Doing the same loop only in the opposite direction might also have been a better option. I’ve hiked those 6 miles up Baxter Creek before and that’s tough, but probably would have been easier on the first day while we were well rested even though our packs were a little heavier, than the 6 uphill miles we did on the second day. Campsite 38 on top of Mt Sterling is very nice, but it’s water source is almost a half mile away. That’s a major drawback. Still, it’s a beautiful spot and our hike the second day would have been a less steep downhill trek.
|Gene's little pile of treasures he found around camp.|
2 tent pegs, 3 rubber bands, a metal clip, and 3 cents.
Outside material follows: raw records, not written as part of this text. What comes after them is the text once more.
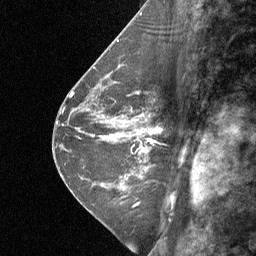
Breast MRI (dynamic contrast-enhanced), one sagittal slice; slice 29 of 64 in the series (ordered by position); dynamic contrast-enhanced study with each time point stored as its own series, time point 2 of 3 at this slice position (early post-contrast, ordered by acquisition time); 1.5 T; TE 4.8 ms, TR 27 ms; 256 × 256 image matrix, field of view 180 × 180 mm. Patient: female, 42 years. From the clinical record (not read from this slice): setting: breast cancer imaged before/during neoadjuvant chemotherapy; receptor status: triple-negative.
Structures marked on this image (semi-automatically segmented with operator editing):
- analysis volume of interest (the breast-tissue region the enhancement analysis was run in; not a lesion): box from (x=124, y=106) to (x=175, y=161) px
- tumour enhancement mask (voxels above the 90 % enhancement threshold inside the analysis volume of interest): (x=149, y=129)–(x=157, y=133)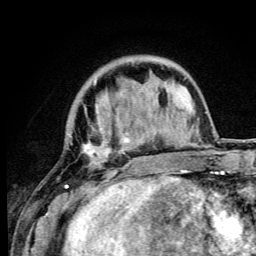
Breast MRI (dynamic contrast-enhanced), one axial slice. Position 20 of 105 along the scan axis. Cropped to one breast. Dynamic contrast-enhanced series, time point 2 of 6 at this slice position (early post-contrast). 3 T. TE 4.2 ms, TR 8.5 ms. 256 × 256 image matrix, field of view 160 × 160 mm. Female patient.
Annotated regions visible in this slice (semi-automatic segmentation, software-assisted and operator-edited):
- enhancing-tissue mask used for the functional tumour volume (all voxels passing the contrast-enhancement thresholds inside the analysis volume; usually the tumour): box from (x=65, y=79) to (x=149, y=192) px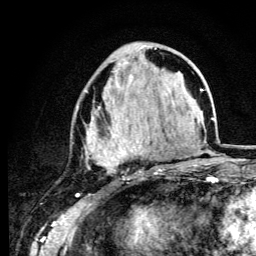
Breast MRI (dynamic contrast-enhanced), one axial slice. Slice 44 of 134 in the series (ordered by position). Cropped to one breast. Dynamic contrast-enhanced series, time point 2 of 6 at this slice position (early post-contrast). 3 T. TE 4.2 ms, TR 8.6 ms. 256 × 256 image matrix, field of view 160 × 160 mm. Female patient.
Structures marked on this image (semi-automatic segmentation, software-assisted and operator-edited):
- enhancing-tissue mask used for the functional tumour volume (all voxels passing the contrast-enhancement thresholds inside the analysis volume; usually the tumour): box from (x=77, y=47) to (x=161, y=172) px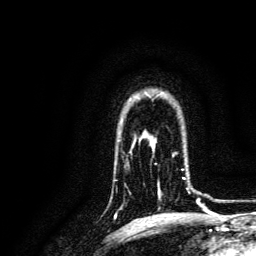
Breast MRI, one axial slice. Slice 103 of 134 in the series (ordered by position). Cropped to one breast. Dynamic contrast-enhanced series, time point 2 of 6 at this slice position (early post-contrast). 3 T. TE 4.7 ms, TR 9 ms. 1.2 mm slice thickness. 256 × 256 image matrix, field of view 170 × 170 mm. Female patient.
Structures marked on this image (semi-automatically segmented with operator editing):
- enhancing-tissue mask used for the functional tumour volume (all voxels passing the contrast-enhancement thresholds inside the analysis volume; usually the tumour): bounding box <152,153,191,199> (left, top, right, bottom; pixels)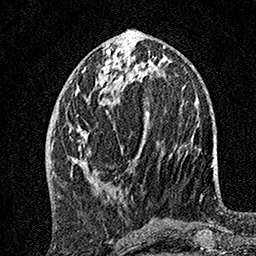
Breast MRI, one axial slice; slice 60 of 160 in the series (ordered by position); cropped to one breast; dynamic contrast-enhanced series, time point 2 of 7 at this slice position (early post-contrast); 1.5 T; TE 3.5 ms, TR 7.2 ms; 1 mm slice thickness; 256 × 256 image matrix, field of view 165 × 165 mm. Female patient.
Outlined on this slice (semi-automatic segmentation, software-assisted and operator-edited):
- enhancing-tissue mask used for the functional tumour volume (all voxels passing the contrast-enhancement thresholds inside the analysis volume; usually the tumour): bounding box (x1, y1, x2, y2) in pixels: (69, 49, 149, 187)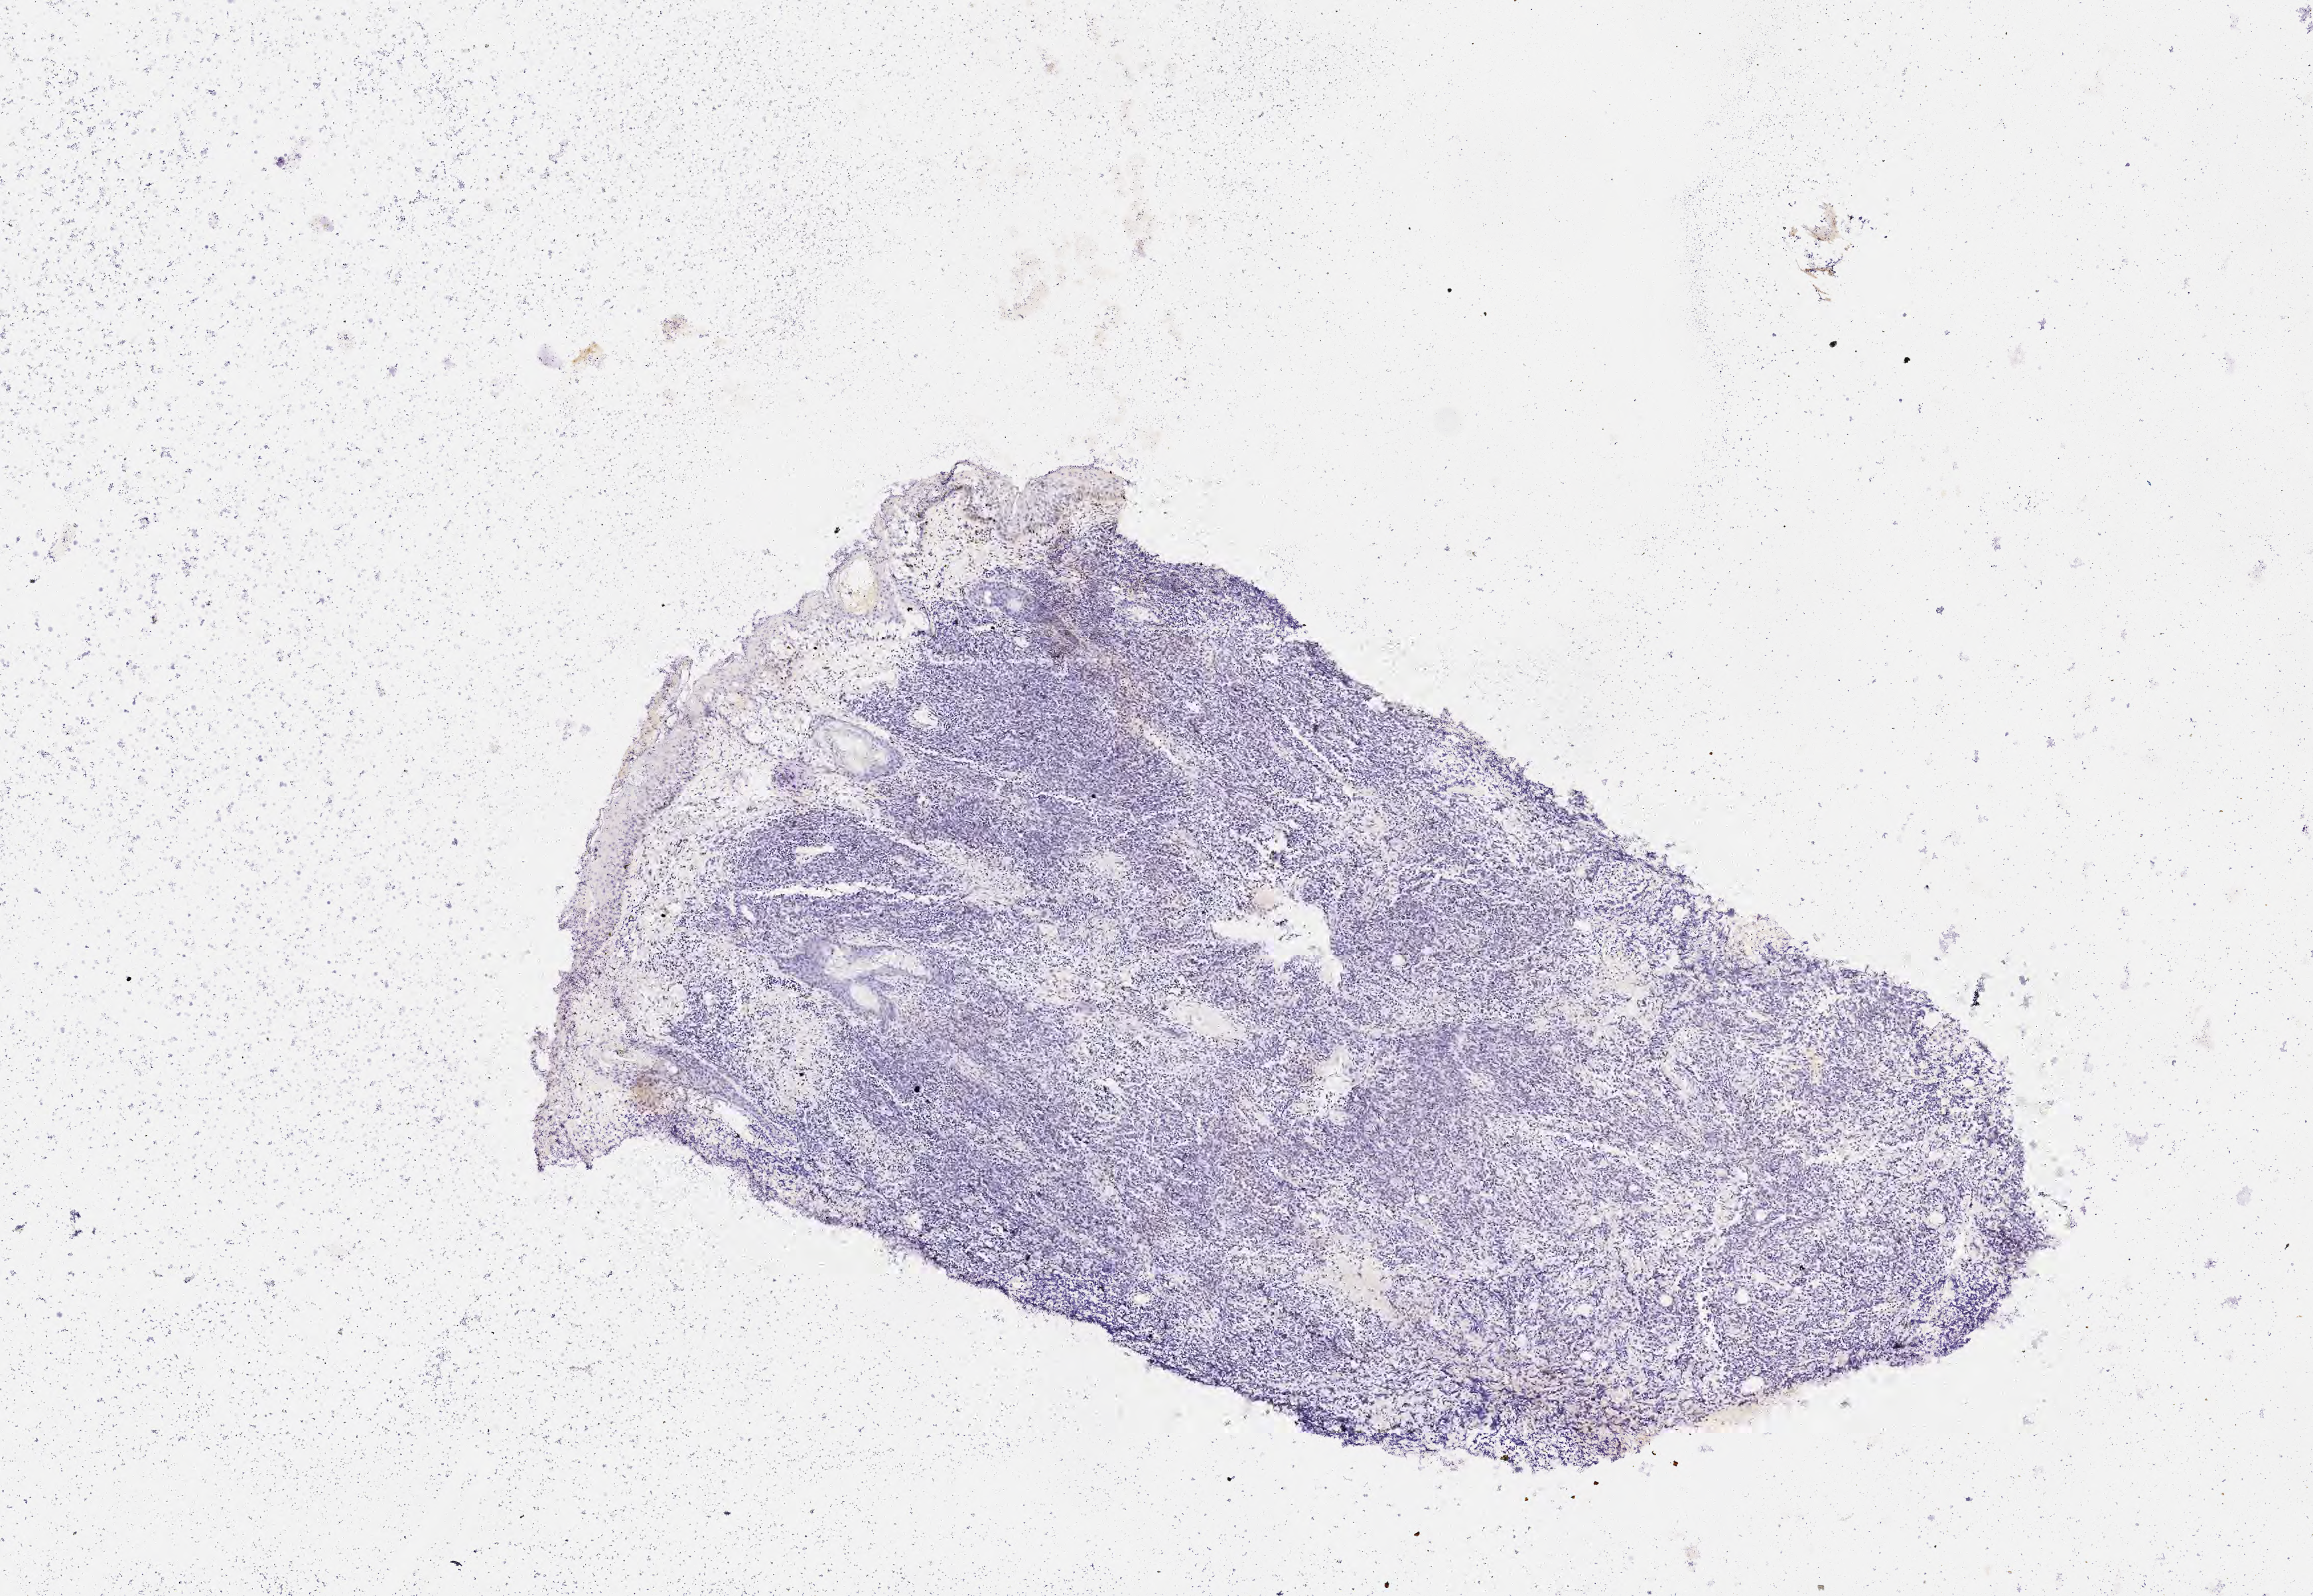
In-situ hybridisation whole-slide image, Epstein–Barr virus-encoded RNA (EBER) probe, whole scanned area (about 7.0 x 4.9 mm) shown as a low-resolution overview. Tumor tissue. Male patient, age 41 years.
Histologic diagnosis: Diffuse large B-cell lymphoma, NOS.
Every time I talk with my mother she asked if we’ve seen a bear. The answer to that question is still “no”. I can’t believe it. We’ve been here so long and still no bear. On this backpack we saw two small garter snakes and heard lots of birds.
The highlight for wildlife this trip were the synchronous fireflies. Each year during early June, folks flock to Elkmont Campground on the Tennessee side of the Park to see this phenomenal natural light show. We had our own private showing at campsite 37 on Wednesday night. We didn’t have the large numbers of fireflies like there are at Elkmont, but it was a pretty spectacular event nevertheless. What a treat and totally unexpected.
That’s it for today. Thanks for tagging along.